The challenge is to decide on the three categories of products, which can require many discussions and may take a year to dial it in. If it had four categories, the work rises exponentially, so I offer an example of three: Creativity (energy and courage), Language (expressive depth and breadth), and Relationships (compassion and cooperation). The categories become the handles on three suitcases of your choice. Each case contains a chronological record of this year of life representing that big idea. Since most of life is not gem-worthy, most things are not added to the portfolio—only highlights that are most significant for this child in this year of life and which might remain noteworthy for a lifetime.

Creativity
Taking risks to try new things. Generating designs, theories and connections. Exploring new situations and physical challenges. Being a generative force. Acting with self-confidence at important times. Exploring unique strategies. Carrying intentions forward in time and complexity. Taking personal responsibility.

Languages
Expression in any of the Hundred Languages of Children, (dance, pretend, drawing, blocks, arrangements, clay, etc.), all the arts, oral language, written language, sign language, categorizing, sequencing, using symbols and signs. Roughly speaking, the child uses a medium skillfully to represent or re-present personal meaning in a way that communicates powerfully to others.

Relationships
Emerging events in the social world of relating to others. Acts of friendship, responsveness, invitations, parallel actions and cooperation. Courteous encounters with others as members of a classroom community, such as greeting, assisting, problem solving, conflict resolution, negotiation. Acts of compassion, altruism, listening, caring, and celebrating others.

Each time educators face the decision to include or not include an item they evolve clearer understanding of the reason why the event is significant. That is the process of becoming a professional.

—> Selecting a Long-term Format

Instances noted, photographs of works, interviews, observations, and reflections are
“captured” and converted to a flat format which becomes a cumulative record of the flow of three rivers—not everything ever made or seen, but key things captured and transferred to paper. If one uses a 3-ring binder, each item is punched and added on top behind the category tab. Page by page, educators create a chronological record from infancy to school age. The folio is portable, moving with the child in school and eventually residing with the family.

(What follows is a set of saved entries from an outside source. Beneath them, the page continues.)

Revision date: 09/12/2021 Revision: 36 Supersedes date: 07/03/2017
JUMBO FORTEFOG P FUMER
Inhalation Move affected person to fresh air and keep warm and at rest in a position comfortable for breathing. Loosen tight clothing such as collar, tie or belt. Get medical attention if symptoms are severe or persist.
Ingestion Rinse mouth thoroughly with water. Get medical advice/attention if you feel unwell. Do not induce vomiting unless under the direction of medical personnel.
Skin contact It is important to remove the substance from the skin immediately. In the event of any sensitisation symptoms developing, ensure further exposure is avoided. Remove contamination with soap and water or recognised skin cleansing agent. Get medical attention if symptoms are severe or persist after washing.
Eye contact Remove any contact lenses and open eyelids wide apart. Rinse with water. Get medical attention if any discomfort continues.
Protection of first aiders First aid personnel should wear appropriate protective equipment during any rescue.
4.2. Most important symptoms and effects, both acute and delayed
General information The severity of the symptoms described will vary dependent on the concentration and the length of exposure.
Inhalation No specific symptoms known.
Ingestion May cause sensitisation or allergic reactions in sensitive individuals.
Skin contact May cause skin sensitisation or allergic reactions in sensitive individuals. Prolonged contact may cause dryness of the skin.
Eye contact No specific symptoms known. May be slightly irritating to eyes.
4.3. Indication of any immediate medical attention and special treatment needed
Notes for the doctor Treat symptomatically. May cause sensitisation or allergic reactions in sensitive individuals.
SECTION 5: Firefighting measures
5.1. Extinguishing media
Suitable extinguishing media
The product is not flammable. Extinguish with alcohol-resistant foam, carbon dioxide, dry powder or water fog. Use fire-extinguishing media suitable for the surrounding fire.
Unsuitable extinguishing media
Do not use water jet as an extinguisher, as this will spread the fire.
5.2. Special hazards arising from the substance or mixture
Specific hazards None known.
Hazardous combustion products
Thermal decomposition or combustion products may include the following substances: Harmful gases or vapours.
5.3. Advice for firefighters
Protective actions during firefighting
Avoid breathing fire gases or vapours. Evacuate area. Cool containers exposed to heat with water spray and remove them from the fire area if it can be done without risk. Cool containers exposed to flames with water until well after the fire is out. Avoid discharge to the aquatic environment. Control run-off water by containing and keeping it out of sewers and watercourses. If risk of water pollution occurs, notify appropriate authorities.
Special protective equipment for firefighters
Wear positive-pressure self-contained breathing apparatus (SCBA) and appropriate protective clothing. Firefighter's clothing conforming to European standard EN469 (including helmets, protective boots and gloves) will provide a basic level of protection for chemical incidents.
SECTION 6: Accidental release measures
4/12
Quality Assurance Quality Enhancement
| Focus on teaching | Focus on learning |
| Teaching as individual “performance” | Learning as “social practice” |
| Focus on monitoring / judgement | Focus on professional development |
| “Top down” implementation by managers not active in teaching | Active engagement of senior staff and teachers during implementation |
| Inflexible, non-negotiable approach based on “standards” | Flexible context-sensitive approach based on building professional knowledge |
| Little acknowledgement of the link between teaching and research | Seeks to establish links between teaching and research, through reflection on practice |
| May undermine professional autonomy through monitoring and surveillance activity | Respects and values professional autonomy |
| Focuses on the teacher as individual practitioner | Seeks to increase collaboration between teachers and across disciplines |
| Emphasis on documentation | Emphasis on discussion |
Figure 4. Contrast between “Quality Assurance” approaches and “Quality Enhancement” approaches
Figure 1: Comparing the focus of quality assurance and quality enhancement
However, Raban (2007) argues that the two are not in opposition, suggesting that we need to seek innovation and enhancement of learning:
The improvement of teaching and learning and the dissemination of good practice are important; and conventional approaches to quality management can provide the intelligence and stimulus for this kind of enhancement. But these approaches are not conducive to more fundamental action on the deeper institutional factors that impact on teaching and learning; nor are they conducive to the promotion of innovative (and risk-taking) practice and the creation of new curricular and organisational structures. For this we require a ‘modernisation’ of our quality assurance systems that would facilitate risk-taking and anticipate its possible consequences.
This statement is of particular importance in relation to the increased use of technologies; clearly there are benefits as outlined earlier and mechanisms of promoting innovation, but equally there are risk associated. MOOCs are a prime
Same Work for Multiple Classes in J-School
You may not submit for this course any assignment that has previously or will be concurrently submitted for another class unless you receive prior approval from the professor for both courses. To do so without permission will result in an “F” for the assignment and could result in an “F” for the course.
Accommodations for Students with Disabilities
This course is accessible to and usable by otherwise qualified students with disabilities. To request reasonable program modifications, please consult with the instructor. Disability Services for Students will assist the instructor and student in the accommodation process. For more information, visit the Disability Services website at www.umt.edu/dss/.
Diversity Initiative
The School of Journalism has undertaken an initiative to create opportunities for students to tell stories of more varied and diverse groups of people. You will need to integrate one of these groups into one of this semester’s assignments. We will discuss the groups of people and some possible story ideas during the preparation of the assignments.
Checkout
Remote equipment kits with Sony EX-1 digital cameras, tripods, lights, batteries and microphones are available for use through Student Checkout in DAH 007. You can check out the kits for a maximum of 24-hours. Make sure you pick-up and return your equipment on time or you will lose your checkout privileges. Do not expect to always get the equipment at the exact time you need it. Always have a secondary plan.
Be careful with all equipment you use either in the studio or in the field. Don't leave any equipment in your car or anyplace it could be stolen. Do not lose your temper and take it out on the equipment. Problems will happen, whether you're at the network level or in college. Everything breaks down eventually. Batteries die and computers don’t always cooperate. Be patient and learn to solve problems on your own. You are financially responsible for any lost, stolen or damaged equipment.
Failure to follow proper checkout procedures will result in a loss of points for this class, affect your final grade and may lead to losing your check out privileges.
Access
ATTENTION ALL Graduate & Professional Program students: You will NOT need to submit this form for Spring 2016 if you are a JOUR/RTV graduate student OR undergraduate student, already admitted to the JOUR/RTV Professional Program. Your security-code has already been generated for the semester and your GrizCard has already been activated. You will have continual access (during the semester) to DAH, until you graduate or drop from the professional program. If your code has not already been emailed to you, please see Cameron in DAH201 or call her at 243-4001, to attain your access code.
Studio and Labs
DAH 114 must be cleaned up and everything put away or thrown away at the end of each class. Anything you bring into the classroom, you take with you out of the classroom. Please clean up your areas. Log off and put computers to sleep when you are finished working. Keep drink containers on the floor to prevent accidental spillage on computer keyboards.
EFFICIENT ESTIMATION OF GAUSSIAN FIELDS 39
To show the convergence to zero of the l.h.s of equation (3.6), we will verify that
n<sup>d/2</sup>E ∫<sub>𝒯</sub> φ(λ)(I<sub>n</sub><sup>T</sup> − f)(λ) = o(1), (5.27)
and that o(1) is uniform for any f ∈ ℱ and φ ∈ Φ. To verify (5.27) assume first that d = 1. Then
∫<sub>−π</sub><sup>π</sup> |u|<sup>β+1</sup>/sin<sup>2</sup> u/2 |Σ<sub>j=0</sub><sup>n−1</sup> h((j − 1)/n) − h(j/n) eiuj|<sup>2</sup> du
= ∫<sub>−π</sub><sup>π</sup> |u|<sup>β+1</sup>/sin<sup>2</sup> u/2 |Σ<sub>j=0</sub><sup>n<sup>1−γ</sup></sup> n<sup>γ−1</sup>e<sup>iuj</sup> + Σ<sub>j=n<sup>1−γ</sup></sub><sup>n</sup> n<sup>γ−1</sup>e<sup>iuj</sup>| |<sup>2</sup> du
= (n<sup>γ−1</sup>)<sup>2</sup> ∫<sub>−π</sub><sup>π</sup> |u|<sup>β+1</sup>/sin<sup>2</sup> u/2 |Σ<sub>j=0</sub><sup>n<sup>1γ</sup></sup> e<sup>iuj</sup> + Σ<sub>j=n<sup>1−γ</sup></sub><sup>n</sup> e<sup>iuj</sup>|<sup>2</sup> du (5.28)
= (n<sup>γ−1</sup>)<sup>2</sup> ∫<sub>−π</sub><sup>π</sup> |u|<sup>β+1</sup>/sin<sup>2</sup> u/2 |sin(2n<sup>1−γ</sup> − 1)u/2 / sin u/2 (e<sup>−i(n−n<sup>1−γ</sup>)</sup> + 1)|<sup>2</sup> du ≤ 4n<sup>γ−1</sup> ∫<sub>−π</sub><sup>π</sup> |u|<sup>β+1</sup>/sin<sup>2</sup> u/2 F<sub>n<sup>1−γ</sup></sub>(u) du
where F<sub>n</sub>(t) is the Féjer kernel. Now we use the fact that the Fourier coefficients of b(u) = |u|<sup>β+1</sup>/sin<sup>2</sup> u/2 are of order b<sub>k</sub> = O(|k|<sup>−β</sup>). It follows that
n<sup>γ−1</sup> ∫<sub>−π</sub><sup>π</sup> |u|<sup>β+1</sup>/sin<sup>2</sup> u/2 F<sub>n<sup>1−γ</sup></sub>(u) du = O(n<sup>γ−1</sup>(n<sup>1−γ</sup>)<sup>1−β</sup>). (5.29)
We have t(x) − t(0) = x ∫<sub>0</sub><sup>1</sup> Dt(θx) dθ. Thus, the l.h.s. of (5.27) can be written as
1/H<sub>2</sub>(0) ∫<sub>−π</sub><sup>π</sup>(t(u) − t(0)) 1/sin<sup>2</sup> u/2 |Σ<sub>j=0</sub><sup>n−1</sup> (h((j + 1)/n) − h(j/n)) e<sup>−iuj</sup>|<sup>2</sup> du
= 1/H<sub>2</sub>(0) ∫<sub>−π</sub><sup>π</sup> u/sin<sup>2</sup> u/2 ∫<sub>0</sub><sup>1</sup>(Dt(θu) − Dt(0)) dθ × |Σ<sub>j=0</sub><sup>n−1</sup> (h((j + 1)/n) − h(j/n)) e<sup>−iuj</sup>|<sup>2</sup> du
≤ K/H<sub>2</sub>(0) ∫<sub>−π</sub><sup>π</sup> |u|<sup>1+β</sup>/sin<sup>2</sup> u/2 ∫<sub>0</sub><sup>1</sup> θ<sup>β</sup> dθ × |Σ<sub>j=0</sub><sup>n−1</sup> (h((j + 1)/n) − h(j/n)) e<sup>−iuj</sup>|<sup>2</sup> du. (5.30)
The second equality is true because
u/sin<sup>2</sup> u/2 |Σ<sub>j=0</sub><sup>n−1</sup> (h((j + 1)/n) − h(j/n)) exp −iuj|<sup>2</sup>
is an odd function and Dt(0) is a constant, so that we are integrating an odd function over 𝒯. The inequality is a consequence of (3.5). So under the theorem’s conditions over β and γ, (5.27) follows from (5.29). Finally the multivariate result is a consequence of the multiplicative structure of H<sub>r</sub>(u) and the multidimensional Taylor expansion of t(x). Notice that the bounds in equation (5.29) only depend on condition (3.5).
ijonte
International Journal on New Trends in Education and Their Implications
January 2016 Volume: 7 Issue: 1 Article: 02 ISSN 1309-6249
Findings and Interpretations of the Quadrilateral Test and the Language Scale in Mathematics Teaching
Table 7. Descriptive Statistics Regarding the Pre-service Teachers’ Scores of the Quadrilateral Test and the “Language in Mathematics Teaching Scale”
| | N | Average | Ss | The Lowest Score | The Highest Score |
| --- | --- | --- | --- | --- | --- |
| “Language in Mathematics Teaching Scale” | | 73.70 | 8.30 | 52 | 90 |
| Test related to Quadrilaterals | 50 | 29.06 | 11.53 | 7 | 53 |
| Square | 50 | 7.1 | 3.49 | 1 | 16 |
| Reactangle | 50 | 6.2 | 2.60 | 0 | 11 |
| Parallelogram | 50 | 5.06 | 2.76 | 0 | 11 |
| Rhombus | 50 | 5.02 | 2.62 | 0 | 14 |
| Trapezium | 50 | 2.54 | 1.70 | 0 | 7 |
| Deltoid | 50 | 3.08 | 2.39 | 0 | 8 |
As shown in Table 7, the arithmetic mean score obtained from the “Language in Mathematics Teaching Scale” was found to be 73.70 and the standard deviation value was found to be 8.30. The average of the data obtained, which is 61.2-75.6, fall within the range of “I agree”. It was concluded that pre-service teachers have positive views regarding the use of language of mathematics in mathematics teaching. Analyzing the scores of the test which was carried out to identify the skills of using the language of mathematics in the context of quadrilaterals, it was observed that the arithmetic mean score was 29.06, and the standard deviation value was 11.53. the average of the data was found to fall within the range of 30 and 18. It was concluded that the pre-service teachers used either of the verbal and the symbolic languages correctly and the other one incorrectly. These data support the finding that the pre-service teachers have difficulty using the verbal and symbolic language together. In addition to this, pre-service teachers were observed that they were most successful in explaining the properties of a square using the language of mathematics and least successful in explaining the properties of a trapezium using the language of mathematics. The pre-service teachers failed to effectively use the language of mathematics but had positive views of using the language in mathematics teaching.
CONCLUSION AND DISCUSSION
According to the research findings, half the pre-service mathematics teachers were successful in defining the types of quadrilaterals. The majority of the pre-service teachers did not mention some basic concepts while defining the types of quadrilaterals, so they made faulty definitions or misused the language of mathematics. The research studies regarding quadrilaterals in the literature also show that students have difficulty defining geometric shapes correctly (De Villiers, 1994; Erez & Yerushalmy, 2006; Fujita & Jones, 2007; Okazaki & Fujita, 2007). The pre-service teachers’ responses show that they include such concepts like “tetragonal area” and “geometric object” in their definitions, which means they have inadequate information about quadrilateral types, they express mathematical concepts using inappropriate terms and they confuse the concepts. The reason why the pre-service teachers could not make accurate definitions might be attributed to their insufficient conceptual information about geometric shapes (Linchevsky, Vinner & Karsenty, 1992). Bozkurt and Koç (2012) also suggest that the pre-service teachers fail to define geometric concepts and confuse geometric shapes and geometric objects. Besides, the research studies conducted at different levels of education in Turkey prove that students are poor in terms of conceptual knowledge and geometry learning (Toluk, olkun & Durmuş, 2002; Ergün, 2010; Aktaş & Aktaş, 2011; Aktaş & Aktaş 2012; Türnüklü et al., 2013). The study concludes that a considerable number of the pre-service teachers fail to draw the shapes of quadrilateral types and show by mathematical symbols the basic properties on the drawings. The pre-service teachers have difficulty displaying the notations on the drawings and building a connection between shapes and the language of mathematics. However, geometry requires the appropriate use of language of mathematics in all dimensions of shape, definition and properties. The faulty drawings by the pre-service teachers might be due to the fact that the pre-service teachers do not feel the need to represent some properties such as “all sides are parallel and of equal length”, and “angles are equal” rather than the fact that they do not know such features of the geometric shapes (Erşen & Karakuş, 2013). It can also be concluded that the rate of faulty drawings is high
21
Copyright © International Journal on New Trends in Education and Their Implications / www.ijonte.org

—> Including a Reflection Process

Periodically, say every six months, the child and their family formally review the gatherings together seeing a story of growth and change. At a portfolio sharing event, members of the family take a moment to write their thoughts voiced as if speaking to the child, using three reflection forms which are inserted into the chronology. Educators may add a page expressing their current thoughts to the child, too. The portfolio begins with an introductory explanation page, a file tab for each category, and a fourth tab to store the reflection forms. I expect someday we will have technology that could enable this to happen, but a book in hand is always an opportunity for a snuggle.

Creating a Democratic, Inclusive, Reflective Culture

This accumulating history of three rivers of growth, with periodic comments and reflections bringing back memories of the time, offers a unique view of learning in a culturally inclusive and celebratory way.

Making the effort to create a categorized space for repeated reflection upon learning and growing creates a shared culture of transformation and continuity.

Perhaps politicians might visit one day and read one or two of these portfolios and be able to grasp the benefit and vitality of this school for young children and their families. Later stories told of the events in that portfolio become undeniable evidence of doing the right thing for children and childhood.